Passage for review →

The current market is a much different story. Since the long bull market transformed into a bear in January 2022, making money with passive management has become decidedly more difficult. Although the bear is probably now lumbering toward hibernation, tough markets likely lie ahead, with uneven recovery among different stock sectors and some indexes doing far better than others. In such markets, choosing the wrong passive fund can be injurious to your portfolio.

In late 2022, active management was having its best year since 2009 — the start of a long bull market, notably. Because this trend is likely to continue for the next few years, this is a time when active management merits consideration, even from current passive devotees.

Here are some reasons why now may be an especially opportune time to consider active management, at least for part of your stock portfolio:

The market recovery will likely be quite uneven, with some sectors shining early and others lagging for months or years. At this point, some sectors and indexes and the funds based on them are positioned to do better than others in the imminent recovery. For example, although many companies in the Nasdaq are badly beaten up by the bear and will likely rebound significantly, this index is populated by many smaller, earnings-challenged firms that are holding it back. Active management enables investors to select reasonably priced tech stocks with real earnings and profits — what I call TARP: tech at a reasonable price.

Another example is the S&P 500. This capitalization-weighted index — the larger the company, the greater impact it has on the index’s price movements — is heavily influenced by several huge companies, some of which are currently quite troubled. Though well-run funds tracking this index are often a good idea, owning too many shares in them now exposes investors disproportionately to the current travails of Amazon’s decreased sales in the post-pandemic era; Apple’s likely travails from economic headwinds (to which “not even Apple is immune,” notes analysis firm CFRA); Meta’s (formerly known as Facebook) costly and thus-far-premature commercial vision of the so-called metaverse; and Tesla’s share-price depression (a two-year low in late November) — as Elon Musk made headlines with his tragi-comic takeover of Twitter instead of using his cult of personality to pump his car company, as he usually does. Investors seeking to avoid overexposure to such companies can either choose more promising large-cap stocks or, if they have a penchant for passive funds, can buy shares in an equal-dollar-weighted S&P 500 ETF. Both would enable investors to avoid excessive exposure to the few stocks that proportionately drive the S&P 500 as a cap-weighted fund.

The emerging shift from growth stocks to value stocks presents opportunities for active management. Major shifts like these can send funds downward before the average investor can get out, whereas a good active manager can position clients to exploit the effects of investment shifts that drive up values of equities on the receiving end.

Those approaching retirement should know that if you want income generation from a fund in the form of dividends, this usually narrows your options in actively managed equity funds, which tend to deliver income superior to that of passively managed funds. For those retiring soon, including practicing physicians lacking corporate pensions, dividend income is often a priority. Also, active management can be better suited to achieving wealth-preservation goals — a retirement priority.

Whichever road you take from Frost’s fork, it’s important not to stay at the fork too long, frozen with indecision. Choosing the right investment methodology is important, but a market recovery is imminent, if not current, and many prices will be rising soon. Ultimately, your gains from a stock depend on how low you get in.

Dave S. Gilreath, CFP, is a 40-year veteran of the financial services industry. He is a partner and chief investment officer at Sheaff Brock Investment Advisors LLC, a portfolio management firm for individual investors, and at Innovative Portfolios LLC, an institutional money management firm. Based in Indianapolis, the firms manage about $1.3 billion in assets nationwide.

Work required → In the article on active fund management, what does the acronym TARP stand for?

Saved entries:

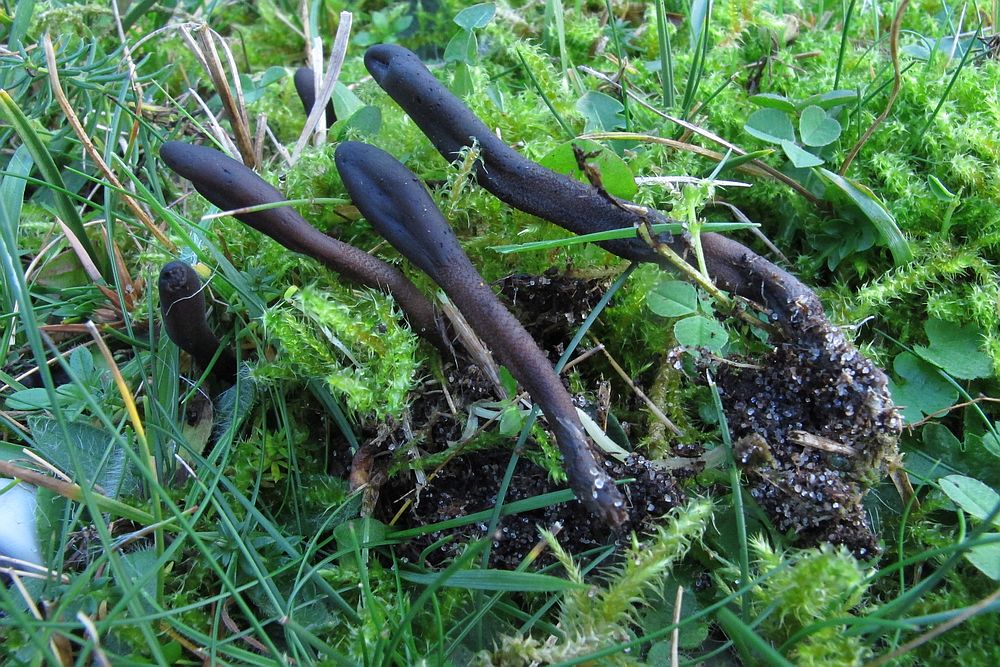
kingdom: Fungi
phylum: Ascomycota
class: Geoglossomycetes
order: Geoglossales
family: Geoglossaceae
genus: Hemileucoglossum
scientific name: Hemileucoglossum elongatum
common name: småsporet jordtunge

Written answer → Tech at a reasonable price.